Gov. Gavin Newsom on Thursday announced a curfew limiting the nighttime movements of more than 90% of Californians.
The order, intended to deal with a worrying surge in coronavirus cases, requires most non-essential work, movement and gatherings to stop between 10 p.m. and 5 a.m.
The order goes into effect 10 p.m. Saturday and will last until at least 5 a.m. Dec. 21. It applies to counties in the purple tier — or 41 of the state’s 58 counties. That includes all Bay Area counties except San Francisco, San Mateo and Marin.
“The virus is spreading at a pace we haven’t seen since the start of this pandemic and the next several days and weeks will be critical to stop the surge. We are sounding the alarm,” Newsom wrote in a news release. “It is crucial that we act to decrease transmission and slow hospitalizations before the death count surges. We’ve done it before and we must do it again.”
The idea is to reduce opportunities for disease transmission without completely shutting down the economy. Experts say activities taking place at night are more likely to be non-essential social gatherings, during which people may be more likely to become intoxicated — making them less likely to adhere to mask-wearing and other health guidelines.
Under the order, people from the same household are allowed to venture out together after 10 p.m. as long as they don’t interact with anyone else. The order does not apply to people without housing.
There is no mention in the order of how the curfew will be enforced.
Dr. John Swartzberg, clinical professor emeritus of infectious diseases and vaccinology at the UC Berkeley-UCSF Joint Medical Program, said he was “delighted” by Thursday’s curfew order.
“Because we need to be doing more aggressive things to take this on, to really change the direction that things are going,” he said. “Because they’re going very quickly in the wrong direction.”
Swartzberg would like to see the state go even further, even reverting back to the full stay-at-home order imposed in March. But the curfew is an important step, he said. For one thing, it sends a strong message to the public that the surge in cases must be taken seriously.
It’s unclear how the curfew will be enforced. But when broad shelter-in-place orders were issued on the county level in March, violations carried the potential consequence of a misdemeanor citation.
San Jose police Chief Eddie Garcia said he did not get any advance notice about Thursday’s curfew order, but added that his department’s approach will be similar to the initial shelter-in-place orders near the beginning of the pandemic.
That means a priority on educating violators about the orders before resorting to citations, and stopping short of making police stops solely because someone is outside in violation of the curfew.
“This isn’t too different from when we went to shelter-in-place, so my stance is not going to be any different,” Garcia said.
This isn’t the first time this year the Bay Area has been under a curfew order. Following two nights of chaotic protests in May, San Jose enacted an 8:30 p.m. curfew May 31. Over the course of the four-night-long curfew, officers arrested dozens of protesters and sometimes non-protesters for violating it.
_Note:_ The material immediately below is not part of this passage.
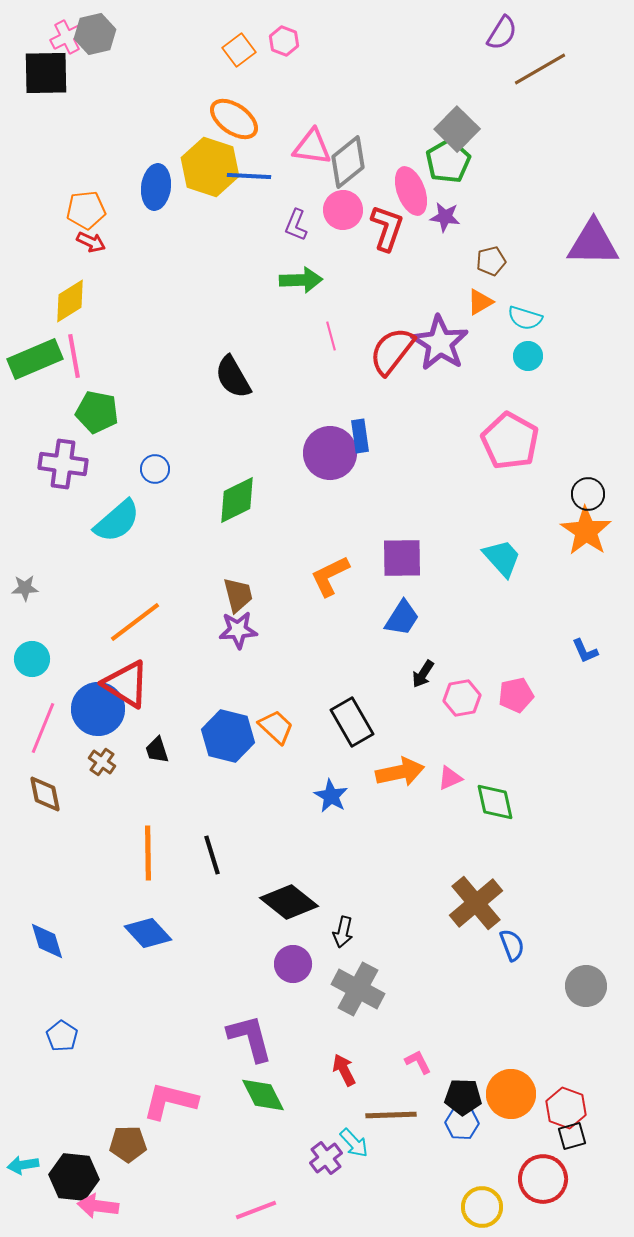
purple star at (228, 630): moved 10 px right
The move elicited criticism both from residents and activists who saw it as an infringement of their free-speech rights, and then from law enforcement after the Santa Clara County District Attorney’s Office and the city later announced it would not be charging any standalone curfew violators.
Garcia sought to distinguish Thursday’s curfew order from those issued in the Bay Area during protests over George Floyd’s killing in Minneapolis, asserting that those orders in late May and early June were meant to quell tangible crime concerns, namely violence and looting. But broadly, he remains wary of putting officers in the position of significantly increasing their volume of enforcement stops for curfew violations and potential negative or dangerous interactions with residents.
“I don’t want law enforcement to be holding the bag on this,” Garcia said. “Under no circumstances is a violation of this curfew going to be probable cause for detention.”
The curfew order comes as coronavirus cases are surging in California. The state reported more new infections in the past week than during any other seven-day period, and hospitalizations and deaths are increasing too. On Wednesday, county health departments around California combined to report 11,646 new cases and 107 new deaths, according to data compiled by this news organization — the highest single-day death toll since Oct. 21 and just the third time at least 10,000 cases have been recorded on three consecutive days.
Newsom took steps earlier this week to reduce the spread, moving most counties back to the purple, or most restrictive, tier in his reopening plan — forcing them to shutter restaurant dining rooms and other indoor businesses.
Newsom on Monday threatened to impose a curfew to help keep COVID-19 cases down, but didn’t provide further details at the time. Curfews of varying intensity and other restrictions have been imposed around the country in recent days as virus cases surge nationally. New York last week mandated businesses with liquor licenses close indoor and outdoor dining by 10 p.m., and New York City on Thursday suspended in-person classes for students.
El Paso, Texas imposed even stricter measures, requiring people to remain at home at night unless they’re required to travel for emergencies or essential services. Washington also imposed new restrictions throughout the state this week, including banning indoor social gatherings with people from multiple households unless participants quarantine beforehand. And Los Angeles County officials have threatened to impose a new stay-at-home order and a 10 p.m.-to-6 a.m. curfew.